Religious leaders are calling for prayer as villagers in a central Philippine region prepare for the entry of a powerful storm one year after the deadly Typhoon Haiyan devastated the area.
According to AccuWeather, Philippine government forecasters said Typhoon Hagupit, which was packing sustained winds of 122 mph and gusts of up to 230 kmph, may hit Eastern Samar province on Saturday and barrel inland along the same route where Haiyan hit last year.
On Wednesday, Archbishop Jose Palma and Episcopal Commission on Public Affairs chair and Manila Auxiliary Bishop Broderick Pabill appealed to the faithful to pray for the people who will be affected by the imminent storm.
"Let us intensify our prayers that the in-coming typhoons will not cause much damage," he said.
"Prayers help a lot. We appeal to the people to be prepared...We also appeal to the people to be generous to help any area that will be damaged by the typhoons. It is time once more to show our solidarity with each other."
Palma has instructed priests to use their churches, pastoral centers and even chapels to house all evacuees in their parishes, regardless of their religion.

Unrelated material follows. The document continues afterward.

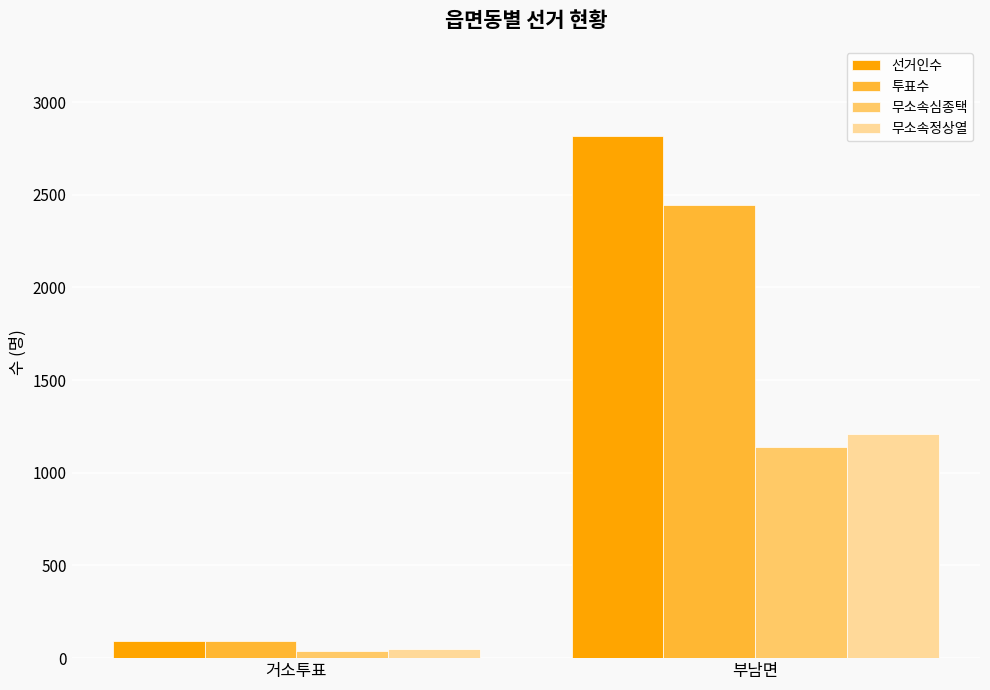

What is the sum of the 무소속심종택 values at 부남면 and 거소투표?

1174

"We welcome everybody, even of other faiths," he said. "If we are united, if we have faith, we can overcome everything."
Roger Mercado, governor of Southern Leyte province, said that local government officials and emergency teams from the Red Cross, army and coast guard are bracing for swollen rivers, landslides, flash floods, and storm surges.
"All radios and televisions are open, cell phones are being charged. People are buying food stuff, preparing fuel and gasoline supply," he told local radio station DZMM according to Reuters. "People are now conscious of preparations."
Large portions of the Philippines are still recovering from the devastating effects of Typhoon Haiyan, which leveled villages and left more than 7,300 dead and missing in November last year.
Haiyan survivor Emily Sagales said she and many of her neighbors in central Tacloban city, which was worst hit by Haiyan, have packed up their belongings and fled to the safer homes of relatives. Panicked residents have flooded grocery stores and gas stations to stock up on dry goods and water, she revealed.
Sagales, who gave birth to a baby girl at a clinic among the wounded and dying in the aftermath of last year's typhoon, said incoming storm is an all-too familiar nightmare for many people.
"The trauma has returned," the 23-year-old said. "It's worse now because I didn't have a baby to worry about last year and I had not experienced how it was to be right in the middle of a big typhoon.
According to the Joint Typhoon Warning Center, there is no official typhoon season in the western Pacific, as typhoons can form there year-round. On average, about 30 tropical storms and typhoons form in the western Pacific Ocean each year.